One of the reasons I think I've bounced around from one domain to another is that I've never been particularly confident that I can identify the most important problems myself. Instead, what's happened is that I've reached out to other people who seem to know what the important problems are, and I've taken some of my technical skills, and I've worked with them, trying to apply programming language tools to solving those problems. I'm almost never the person that actually comes up with the problem in the first place.

For example in the work on PADS, a language for describing "ad hoc" data formats and the data structures that will be used to program with them, that was really Kathleen Fisher and Bob Gruber. Kathleen was working AT&T at the time and she discovered that AT&T essentially had a massive big data programming problem (we didn't call it "big data" back in those days). Anyway, she saw AT&T having to process millions of phone call detail records looking for fraud, and she did several things in that space. She developed Hancock, a language that would help analysts write a script that would big data feeds, and then implement them efficiently. Then she realized that the thing that was missing from Hancock was really the ability to describe the formats of those feeds and to generate the data structures needed by the Hancock processing engine. So Kathleen identified the problem. We got together to work on the semantics of the language and on synthesizing specifications from example data because of a bit of fluke: We were both on the same train riding back from a National Science Foundation proposal review meeting, and she started to tell me a bit about it. A fantastic PhD student at the time, Yitzhak Mandelbaum, got interested and we set to work.

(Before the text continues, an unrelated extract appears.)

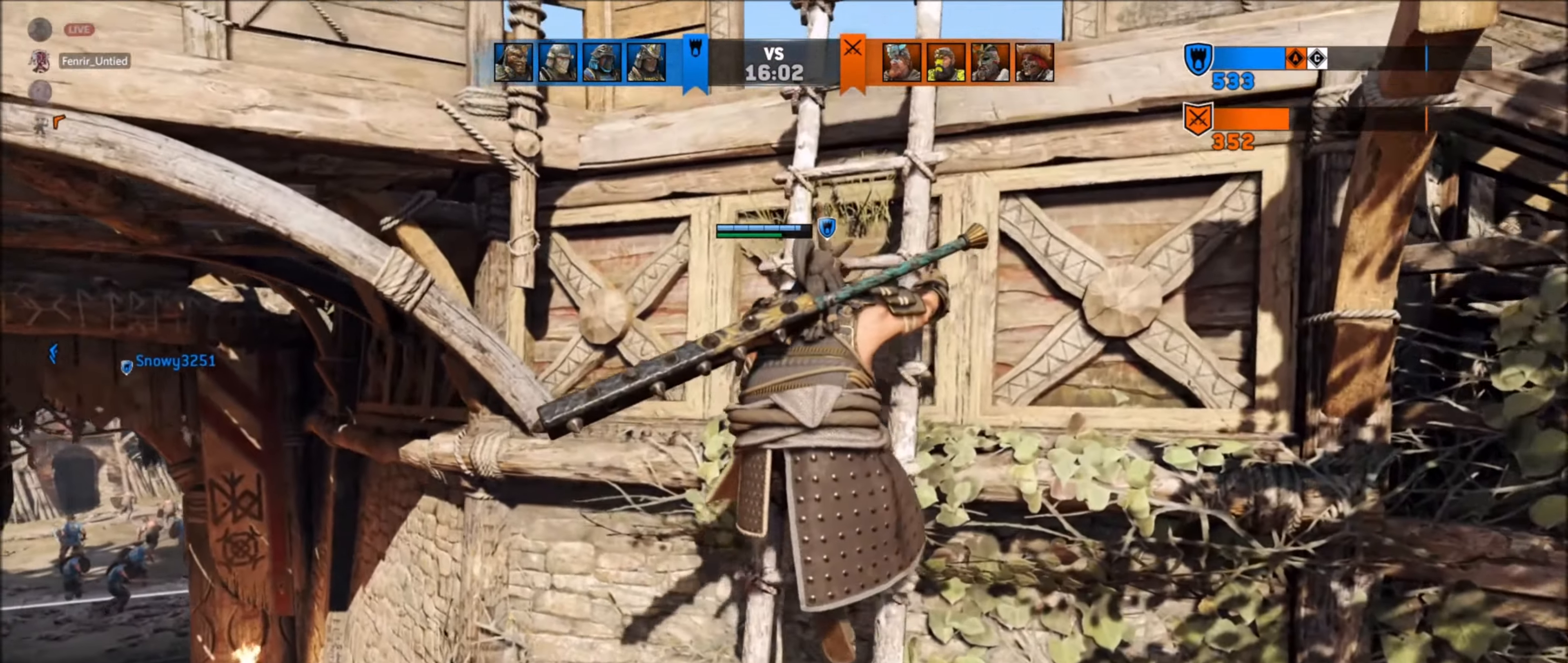
{"buttons": [], "left_stick": "up", "right_stick": "down-left", "events": [[200, "right_stick", "center"], [467, "right_stick", "down-left"]]}
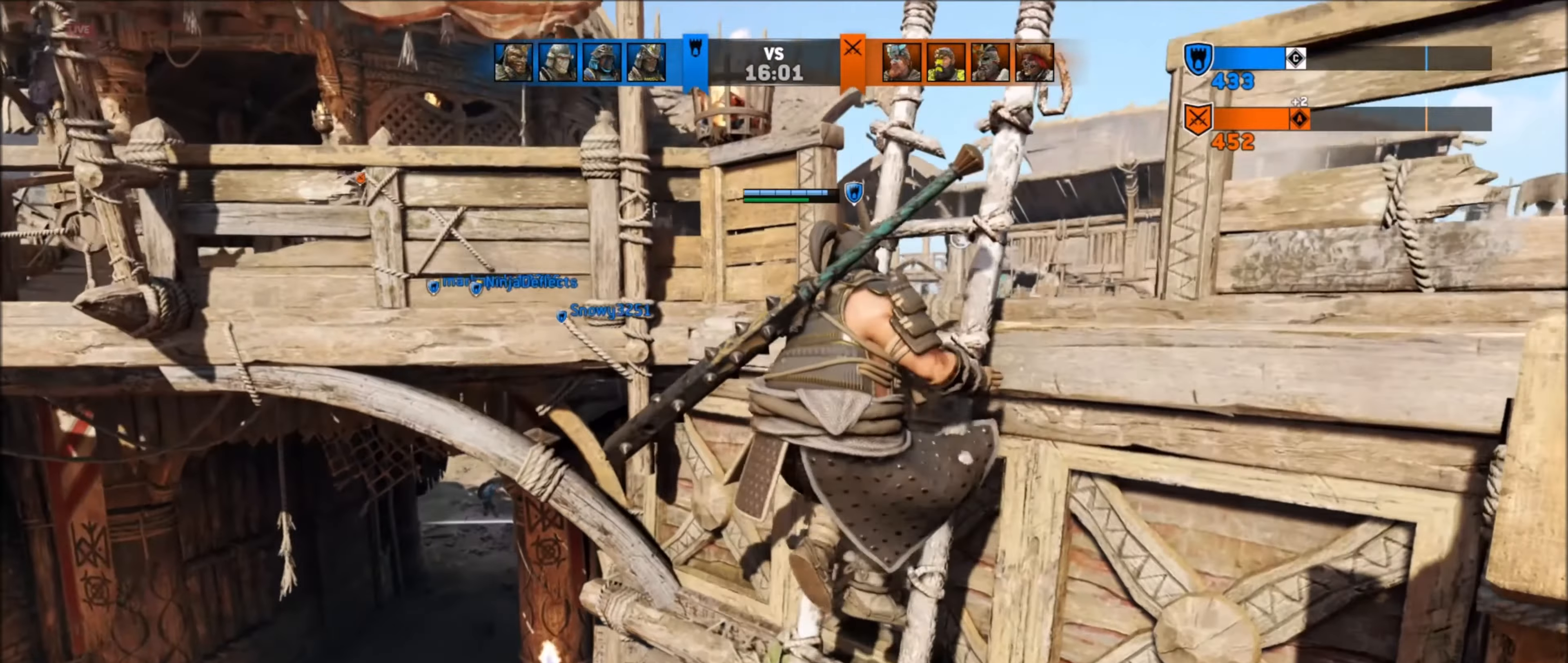
{"buttons": [], "left_stick": "up", "right_stick": "center", "events": [[350, "right_stick", "center"]]}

JY: What would you say you see as the unifying values of POPL?

DW: Technical precision. If you aren't able to explain the technical guts of how your system works with precision, then it's not really going to be very popular at POPL. And I think that is a good thing because without precise definitions, it is difficult to make progress as a community. Without precision, it is difficult to tell how ideas relate to one another or to build on the ideas without having to redo everything. On the other hand, there is a balance. For instance, I don't believe that every property in a POPL paper needs to be backed up by a formal proof in Coq. Doing so will slow down the rate of research in our community. And many of the properties we prove aren't all that important—it's often the broad idea embodied by the paper that is the important thing.

JY: What are your thoughts on the directions the field has taken in the last few years?

DW: I think there are a huge number of things to be excited about in programming languages these days. There have been a lot of interesting applications of program synthesis in data processing, spreadsheets and super-optimization, that are pushing the creation of algorithms in the space. I've personally been working at the intersection of programming languages and networking. I think that programming languages and formal methods researchers can have a huge impact on the reliability of modern data center and backbone networks, which is massively important to increasingly networked society. If I have a disappointment about the field, it is that we have largely ceded programming systems for big data and data centers to other communities. I think that is a bit of a shame. I wish we saw more work on designing, implementing and programming with parallel collections, big graphs, or streams in POPL or PLDI—these topics seems to be in systems conferences. I'm concerned that the same thing will be happening with or is happening with machine learning. It would be wonderful to come to POPL to find out more about TensorFlow++ and related systems. Nevertheless, I think we've got it pretty good. There are certainly a few papers at POPL 2018 that I can't wait to find out about.